Bangladesh–North Korea relations refer to the bilateral relations between Bangladesh and North Korea.

==History==
North Korea had a resident embassy in Bangladesh. Bangladesh ambassador to China also represents Bangladesh in North Korea. In 2012, a North Korean diplomat was fined 2.5 million taka for the possession of illegal wine. North Korea has a branch of its Pyongyang Restaurant chain in Dhaka. The restaurant is staffed by North Korean personnel and serves North Korean cuisine. In May 2015, the restaurant manager, a North Korean national was arrested for selling illegal Viagra and alcohol out of the restaurant. Following a raid at the restaurant, an assistant director of Customs Intelligence called the restaurant "a hub of illicit activities".

In March 2015, a North Korean diplomat, Son Young-nam, was expelled from Bangladesh after he was caught trying to smuggle 1.7 million dollars' worth of gold, which was seized in the airport.
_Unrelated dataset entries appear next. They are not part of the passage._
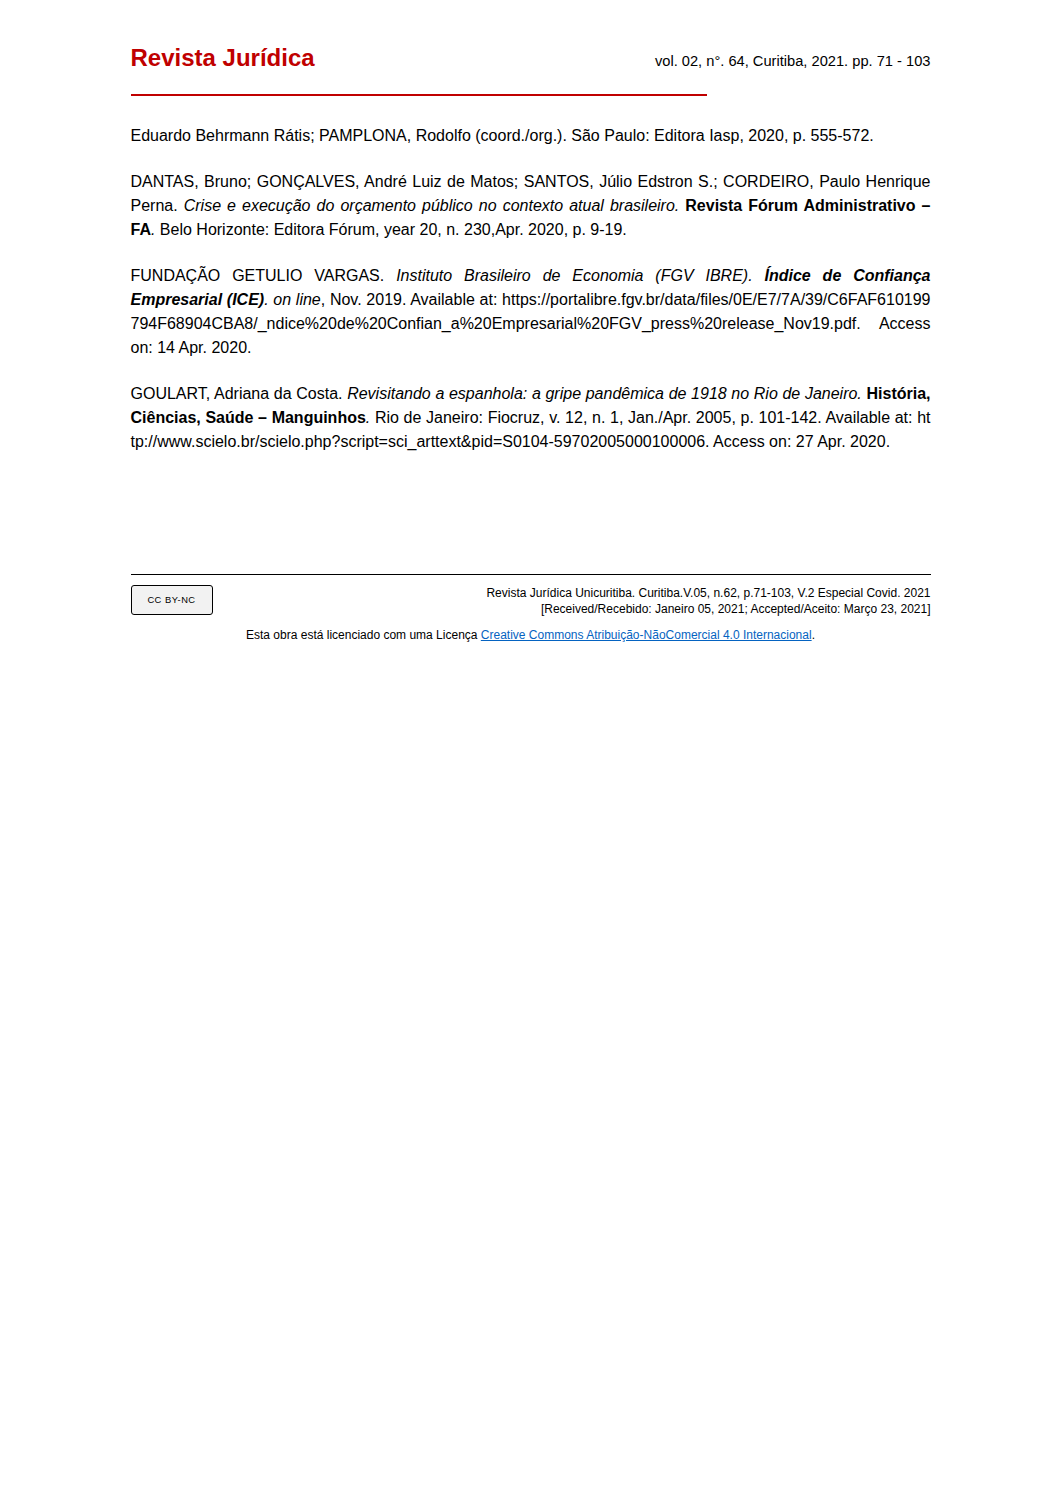Revista Jurídica
vol. 02, n°. 64, Curitiba, 2021. pp. 71 - 103
Eduardo Behrmann Rátis; PAMPLONA, Rodolfo (coord./org.). São Paulo: Editora Iasp, 2020, p. 555-572.
DANTAS, Bruno; GONÇALVES, André Luiz de Matos; SANTOS, Júlio Edstron S.; CORDEIRO, Paulo Henrique Perna. Crise e execução do orçamento público no contexto atual brasileiro. Revista Fórum Administrativo – FA. Belo Horizonte: Editora Fórum, year 20, n. 230,Apr. 2020, p. 9-19.
FUNDAÇÃO GETULIO VARGAS. Instituto Brasileiro de Economia (FGV IBRE). Índice de Confiança Empresarial (ICE). on line, Nov. 2019. Available at: https://portalibre.fgv.br/data/files/0E/E7/7A/39/C6FAF610199794F68904CBA8/_ndice%20de%20Confian_a%20Empresarial%20FGV_press%20release_Nov19.pdf. Access on: 14 Apr. 2020.
GOULART, Adriana da Costa. Revisitando a espanhola: a gripe pandêmica de 1918 no Rio de Janeiro. História, Ciências, Saúde – Manguinhos. Rio de Janeiro: Fiocruz, v. 12, n. 1, Jan./Apr. 2005, p. 101-142. Available at: http://www.scielo.br/scielo.php?script=sci_arttext&pid=S0104-59702005000100006. Access on: 27 Apr. 2020.
CC BY-NC
Revista Jurídica Unicuritiba. Curitiba.V.05, n.62, p.71-103, V.2 Especial Covid. 2021
[Received/Recebido: Janeiro 05, 2021; Accepted/Aceito: Março 23, 2021]
Esta obra está licenciado com uma Licença Creative Commons Atribuição-NãoComercial 4.0 Internacional.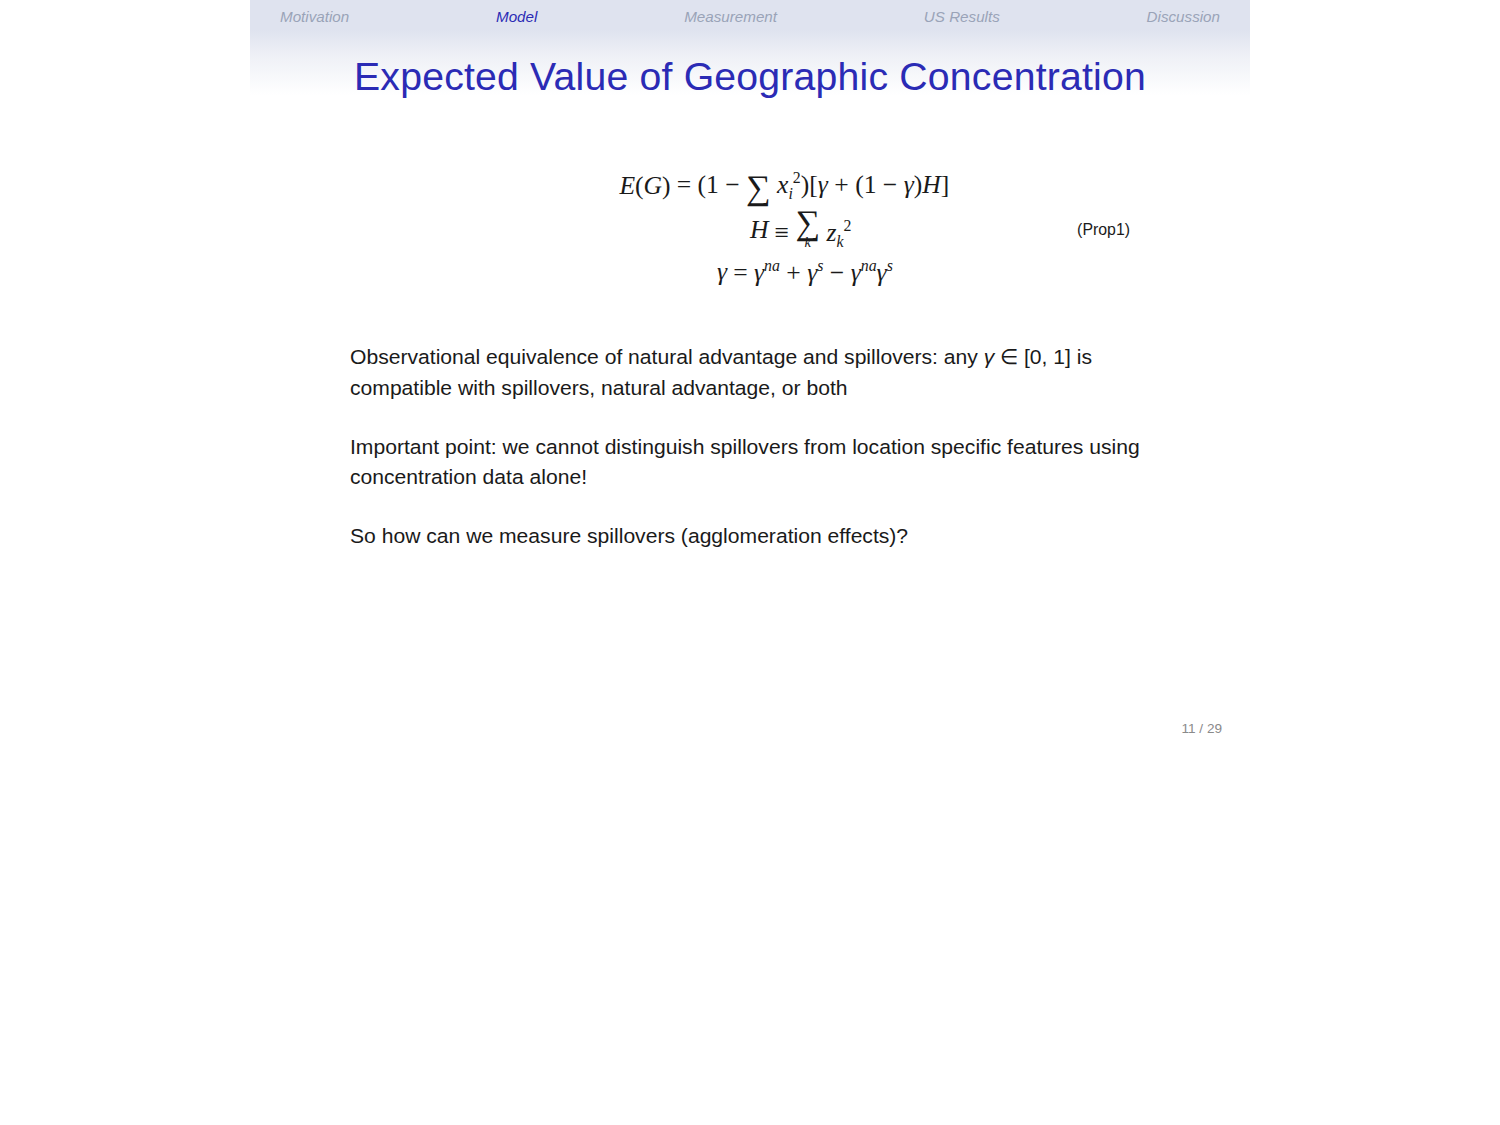Motivation Model Measurement US Results Discussion
Expected Value of Geographic Concentration
E(G) = (1 − ∑ xi2)[γ + (1 − γ)H]
H ≡ ∑k zk2 (Prop1)
γ = γna + γs − γnaγs
Observational equivalence of natural advantage and spillovers: any γ ∈ [0, 1] is compatible with spillovers, natural advantage, or both
Important point: we cannot distinguish spillovers from location specific features using concentration data alone!
So how can we measure spillovers (agglomeration effects)?
11 / 29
The North Korean ambassador to Bangladesh apologized after the incident.

Symantec and BAE Systems had found involvement of North Korea in the 2016 Bangladesh Bank heist through the hacking of the bank. In August 2016, Han Son Ik, first secretary of the North Korean embassy, was expelled for "illegal activities". He was found to be smuggling cigarettes and electronics worth half a million dollars. In January 2017, a Rolls-Royce Han had bought in Bangladesh was seized by Bangladesh Customs.

==Economic relations==

Bangladesh imported $34.8 million worth of goods from North Korea, while North Korea imported $5.31 million worth of goods from Bangladesh in 2002.